Il commence un nouvel ouvrage, tiré d’un ouvrage du Dr. Minkowski : Les Boueurs qui deviendront La Politiques des Restes : en Afrique du Sud, un homme de race blanche, Johny Brown, souffre d’une obsession de la multiplicité des détritus, il craint de voir le monde submergé par les immondices et d’être obligé de s’en nourrir. Comme ce sont les Noirs qui en général sont chargés de manipulés ces ordures, il veut tuer son obsession en tuant un Noir. La pièce est créée à Londres puis reprise au Théâtre Gérard-Philipe de Saint-Denis dans une mise en scène de José Valverde.
Cette fois, la critique est relativement bonne. On trouve la farce simple, limpide et le journaliste de L’Aurore ose écrire: « Ne dramatisons pas. Tous les régimes, quels qu’ils soient, connaissent la Politiques des Restes ».
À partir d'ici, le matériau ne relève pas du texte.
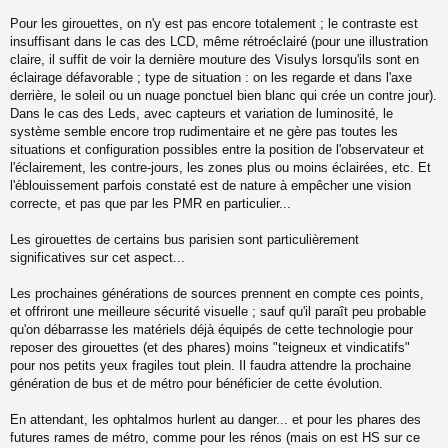
Pour les girouettes, on n'y est pas encore totalement ; le contraste est
insuffisant dans le cas des LCD, même rétroéclairé (pour une illustration
claire, il suffit de voir la dernière mouture des Visulys lorsqu'ils sont en
éclairage défavorable ; type de situation : on les regarde et dans l'axe
derrière, le soleil ou un nuage ponctuel bien blanc qui crée un contre jour).
Dans le cas des Leds, avec capteurs et variation de luminosité, le
système semble encore trop rudimentaire et ne gère pas toutes les
situations et configuration possibles entre la position de l'observateur et
l'éclairement, les contre-jours, les zones plus ou moins éclairées, etc. Et
l'éblouissement parfois constaté est de nature à empêcher une vision
correcte, et pas que par les PMR en particulier...
Les girouettes de certains bus parisien sont particulièrement
significatives sur cet aspect...
Les prochaines générations de sources prennent en compte ces points,
et offriront une meilleure sécurité visuelle ; sauf qu'il paraît peu probable
qu'on débarrasse les matériels déjà équipés de cette technologie pour
reposer des girouettes (et des phares) moins "teigneux et vindicatifs"
pour nos petits yeux fragiles tout plein. Il faudra attendre la prochaine
génération de bus et de métro pour bénéficier de cette évolution.
En attendant, les ophtalmos hurlent au danger... et pour les phares des
futures rames de métro, comme pour les rénos (mais on est HS sur ce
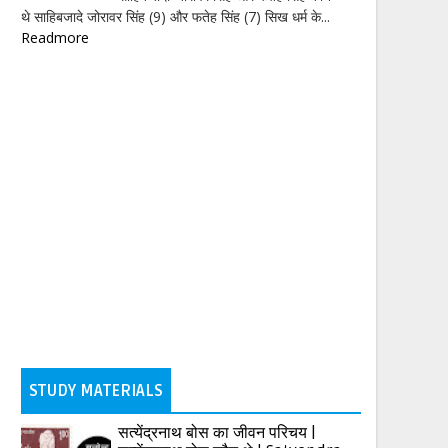
थे साहिबजादे जोरावर सिंह (9) और फतेह सिंह (7) सिख धर्म के...
Readmore
STUDY MATERIALS
सत्येंद्रनाथ बोस का जीवन परिचय |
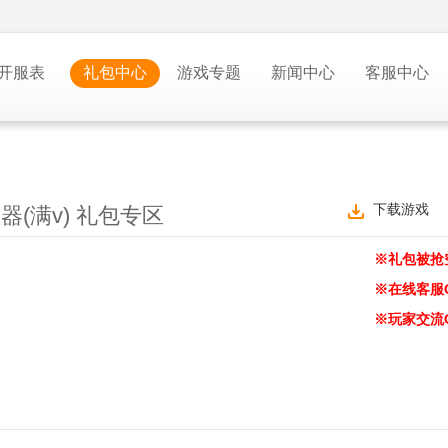
开服表
礼包中心
游戏专题
新闻中心
客服中心
下载游戏
(满v) 礼包专区
※礼包被抢
※在线客服
※玩家交流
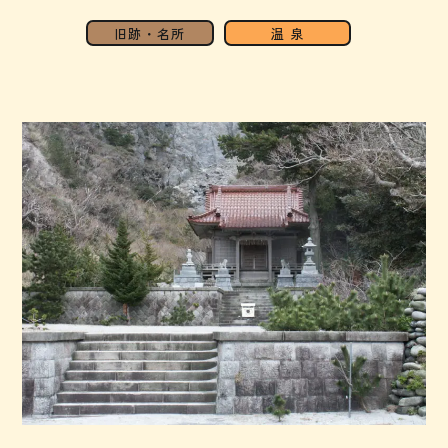
旧跡・名所
温 泉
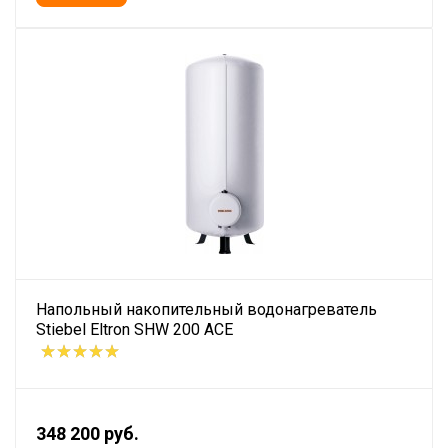
Напольный накопительный водонагреватель
Stiebel Eltron SHW 200 ACE
348 200 руб.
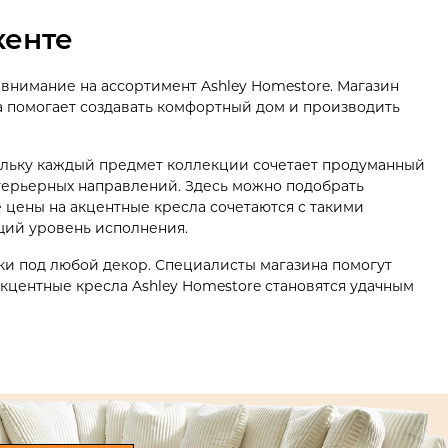
кенте
ь внимание на ассортимент Ashley Homestore. Магазин
а помогает создавать комфортный дом и производить
ольку каждый предмет коллекции сочетает продуманный
нтерьерных направлений. Здесь можно подобрать
 цены на акцентные кресла сочетаются с такими
щий уровень исполнения.
ки под любой декор. Специалисты магазина помогут
кцентные кресла Ashley Homestore становятся удачным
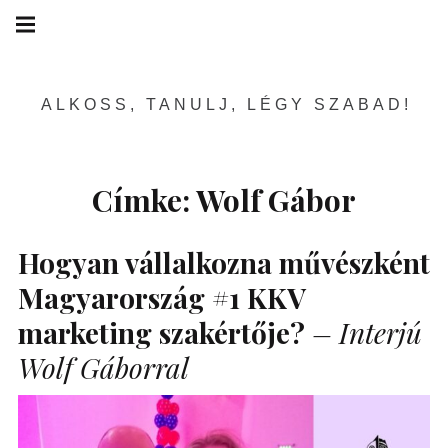
Skip
Main
navigation
to
Menu
content
ALKOSS, TANULJ, LÉGY SZABAD!
Címke:
Wolf Gábor
Hogyan vállalkozna művészként
Magyarország #1
KKV
marketing szakértője?
– Interjú
Wolf Gáborral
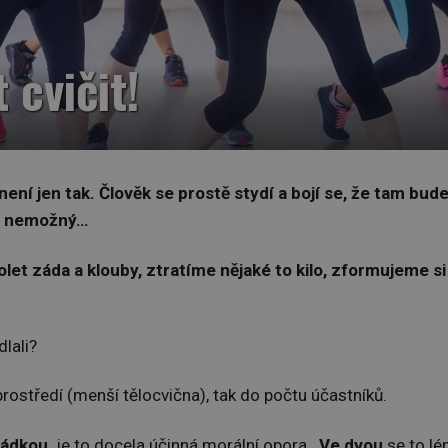
 cvičit!
ení jen tak. Člověk se prostě stydí a bojí se, že tam bud
tě nemožný…
let záda a klouby, ztratíme nějaké to kilo, zformujeme si
lali?
rostředí (menší tělocvična), tak do počtu účastníků.
rádkou,
je to docela účinná morální opora.
Ve dvou
se to lé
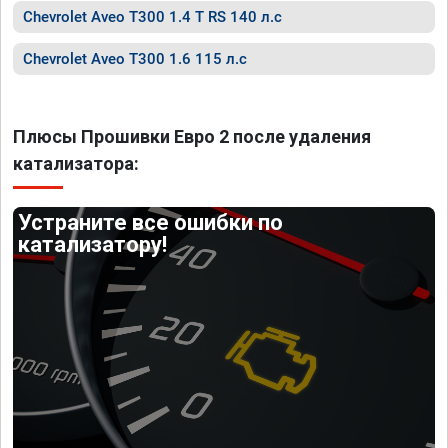
Chevrolet Aveo T300 1.4 T RS 140 л.с
Chevrolet Aveo T300 1.6 115 л.с
Плюсы Прошивки Евро 2 после удаления
катализатора:
Устраните все ошибки по
катализатору!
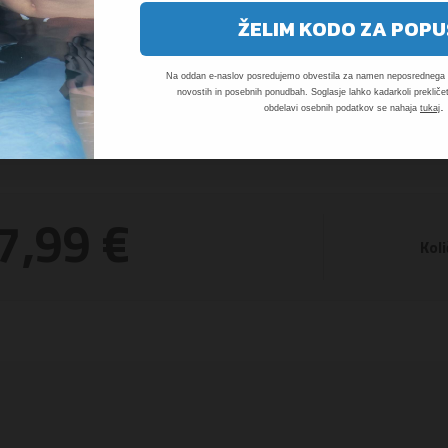
ŽELIM KODO ZA POPU
Na oddan e-naslov posredujemo obvestila za namen neposrednega t
novostih in posebnih ponudbah. Soglasje lahko kadarkoli prekličet
.
obdelavi osebnih podatkov se nahaja
tukaj
7,99 €
Koli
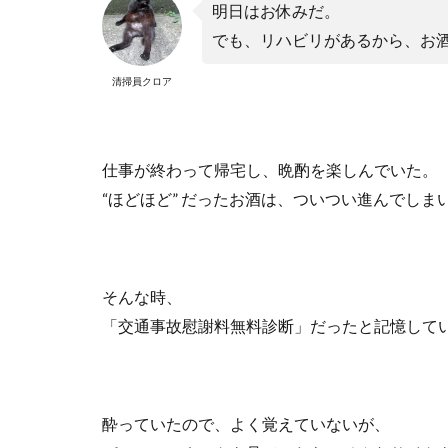
明日はお休みだ。
でも、リハビリがあるから、お
清掃員クロア
仕事が終わって帰宅し、晩酌を楽しんでいた。
“
ほどほど
”
だったお酒は、ついつい進んでしま
そんな時、
「交通事故慰謝料無料診断」だったと記憶して
酔っていたので、よく覚えていないが、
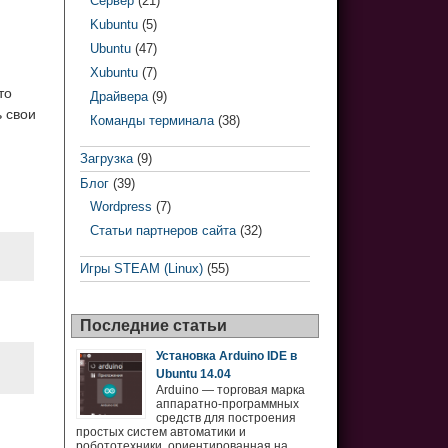
Сервер
(21)
Kubuntu
(5)
Ubuntu
(47)
Xubuntu
(7)
то
Драйвера
(9)
ь свои
Команды терминала
(38)
Загрузка
(9)
Блог
(39)
Wordpress
(7)
Статьи партнеров сайта
(32)
Игры STEAM (Linux)
(55)
Последние статьи
Установка Arduino IDE в
Ubuntu 14.04
Arduino — торговая марка
аппаратно-программных
средств для построения
простых систем автоматики и
робототехники, ориентированная на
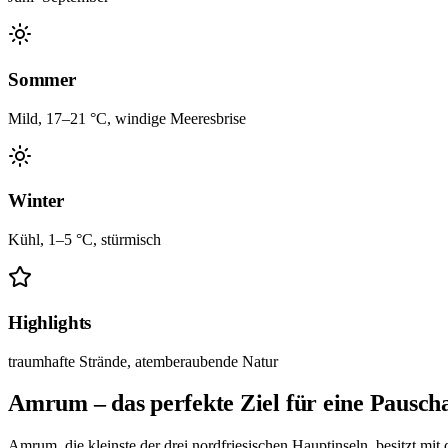
Sommer
Mild, 17–21 °C, windige Meeresbrise
Winter
Kühl, 1–5 °C, stürmisch
Highlights
traumhafte Strände, atemberaubende Natur
Amrum – das perfekte Ziel für eine Pauscha
Amrum, die kleinste der drei nordfriesischen Hauptinseln, besitzt mi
Comme il a fustige l’Amérique, Adamov souhaite s’en prendre à la France et à ses proches voisins. Il a trouvé pour titre : La Sainte Europe. « C’est un titre parodique. Il s’agit d’une Europe qui se voudrait sainte pour continuer ses entreprises de brigandage. Ces chrétiens qui partent aux croisades sont des chevaliers…d’industrie. Quand on lit le Brabant et le Benevent, il faut entendre le Benelux. L’empereur Karl ? Beaucoup y reconnaîtront le général que nous savons, mais aussi Guillaume II et Charles-Quint et Charlemagne… et le père Ubu ».
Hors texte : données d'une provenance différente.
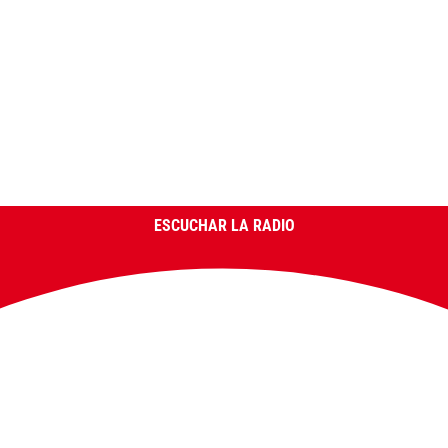
ESCUCHAR LA RADIO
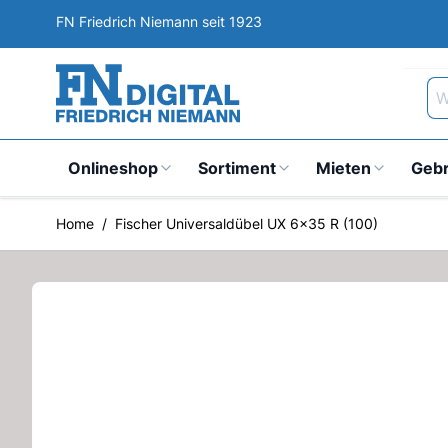
Direkt zum Inhalt
FN Friedrich Niemann seit 1923
Wa
Onlineshop
Sortiment
Mieten
Geb
Home
/
Fischer Universaldübel UX 6x35 R (100)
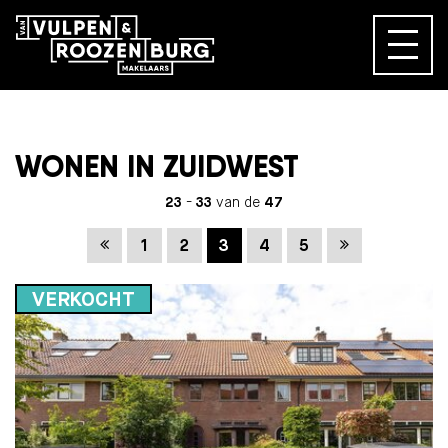
WONEN IN ZUIDWEST
23
-
33
van de
47
Vorige
Volgende
1
2
3
4
5
VERKOCHT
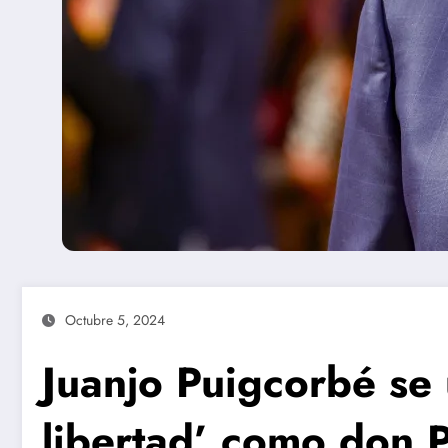
Octubre 5, 2024
Juanjo Puigcorbé se
libertad’ como don 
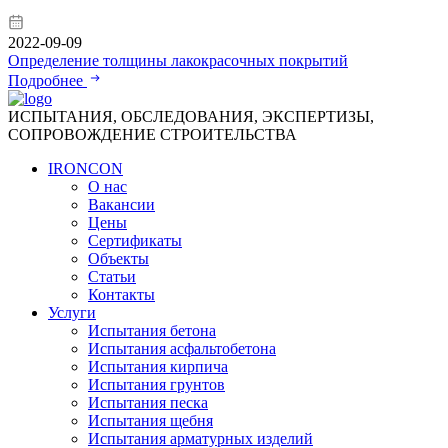
2022-09-09
Определение толщины лакокрасочных покрытий
Подробнее
ИСПЫТАНИЯ, ОБСЛЕДОВАНИЯ, ЭКСПЕРТИЗЫ,
СОПРОВОЖДЕНИЕ СТРОИТЕЛЬСТВА
IRONCON
О нас
Вакансии
Цены
Сертификаты
Объекты
Статьи
Контакты
Услуги
Испытания бетона
Испытания асфальтобетона
Испытания кирпича
Испытания грунтов
Испытания песка
Испытания щебня
Испытания арматурных изделий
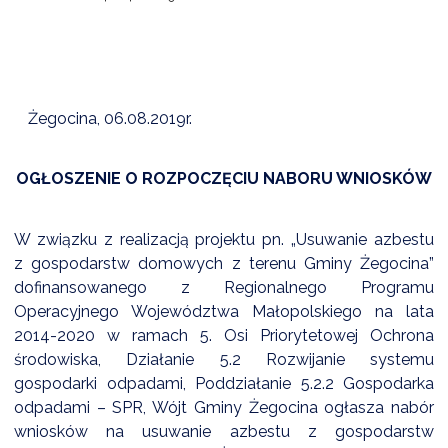
DARDY OBSŁUGI
Żegocina, 06.08.2019r.
OGŁOSZENIE O ROZPOCZĘCIU NABORU WNIOSKÓW
W związku z realizacją projektu pn. „Usuwanie azbestu
z gospodarstw domowych z terenu Gminy Żegocina”
dofinansowanego z Regionalnego Programu
Operacyjnego Województwa Małopolskiego na lata
2014-2020 w ramach 5. Osi Priorytetowej Ochrona
środowiska, Działanie 5.2 Rozwijanie systemu
gospodarki odpadami, Poddziałanie 5.2.2 Gospodarka
odpadami – SPR, Wójt Gminy Żegocina ogłasza nabór
wniosków na usuwanie azbestu z gospodarstw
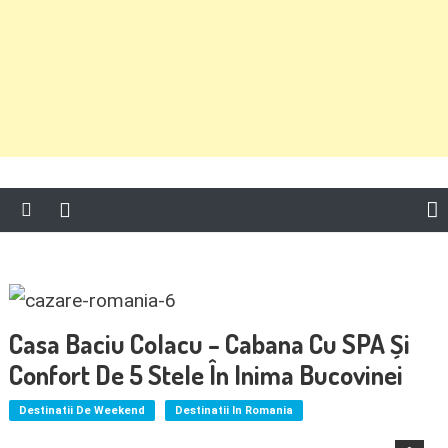
Casa Baciu Colacu – Cabana Cu SPA Și
Confort De 5 Stele În Inima Bucovinei
Destinatii De Weekend
Destinatii In Romania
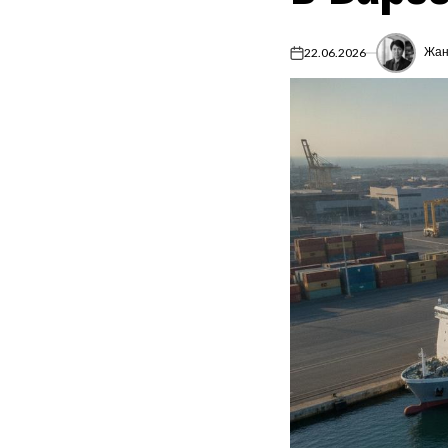
Жан
22.06.2026
on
Retour au théâtre individuel et onirique
En décembre 1968, est affiché, au Théâtre des Mathurins M. le Modéré. Un dîner de têtes chez de petits bourgeois, dont le chef de famille devient, avec l’appui des Américains, chef de l’Etat du Jura. Chassé par un putsch, souffrant d’hémiplégie, il doit s’exiler à Londres. Dans cette pièce, on retrouve l’inspiration des premières œuvres. Adamov abandonne le drame d’une collectivité pour renouer avec l’histoire farfelue d’un seul individu : « J’ai changé d’opinion pour la troisième fois. Un certain onirisme m’apparaît nécessaire au Théâtre. Une place faite aux rêves de la nuit dans la vie éveillée. Maintenant je veux lier le cas clinique à la situation politique sans que ni l’un ni l’autre ne soient sacrifiées. Je passe de l’individualité à la multiplicité ».

Collections A.R.T.
Quelques jours avant sa mort, en dépit de sa douleur physique et morale, Avamov écrit la dernière réplique de son manuscrit Si l’Eté revenait. Les personnages vivent dans leur rêve. De La Parodie à Si l’Eté revenait, la boucle est bouclée.
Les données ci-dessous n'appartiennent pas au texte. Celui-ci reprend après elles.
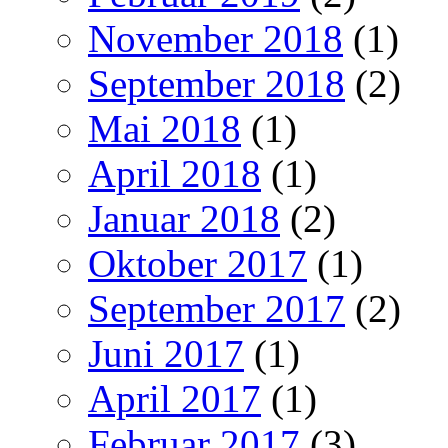
November 2018
(1)
September 2018
(2)
Mai 2018
(1)
April 2018
(1)
Januar 2018
(2)
Oktober 2017
(1)
September 2017
(2)
Juni 2017
(1)
April 2017
(1)
Februar 2017
(3)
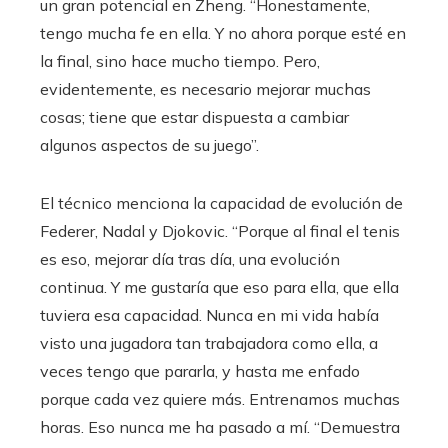
un gran potencial en Zheng. “Honestamente,
tengo mucha fe en ella. Y no ahora porque esté en
la final, sino hace mucho tiempo. Pero,
evidentemente, es necesario mejorar muchas
cosas; tiene que estar dispuesta a cambiar
algunos aspectos de su juego”.
El técnico menciona la capacidad de evolución de
Federer, Nadal y Djokovic. “Porque al final el tenis
es eso, mejorar día tras día, una evolución
continua. Y me gustaría que eso para ella, que ella
tuviera esa capacidad. Nunca en mi vida había
visto una jugadora tan trabajadora como ella, a
veces tengo que pararla, y hasta me enfado
porque cada vez quiere más. Entrenamos muchas
horas. Eso nunca me ha pasado a mí. “Demuestra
Achèvement d’une longue agonie
Raconter les dix dernières années d’Arthur Adamov, c’est raconter une descente aux enfers programmée.La congestion pulmonaire, la pelade, l’enfermement, l’horrible cure de désintoxication, la rechute, les cauchemars qui se confondent avec la réalité, les douleurs intolérables, la paralysie qui s’annonce, la promiscuité des couloirs d’hôpitaux, le regard des autres à qui l’on fait peur et qui vous méprisent, quelle désolation !
Afin qu’Arthur retrouve un peu de calme, le Bison décide de quitter l’hôtel de Seine. Elle loue un appartement rue Champollion. Chaque matin, avant de partir aux éditions de l’Arche, elle vérifie que les tubes des pilules qu’Arthur doit avaler dans la journée. sont bien en place, sur la table de chevet. Au soir du 15 mars 1970, elle retrouve Arthur mort dans son lit, les médicaments épars dans la chambre. S’est-il seulement trompé de dose ? A-t-il mit volontairement fin à sa vie ? Personne ne répondra jamais à cette question.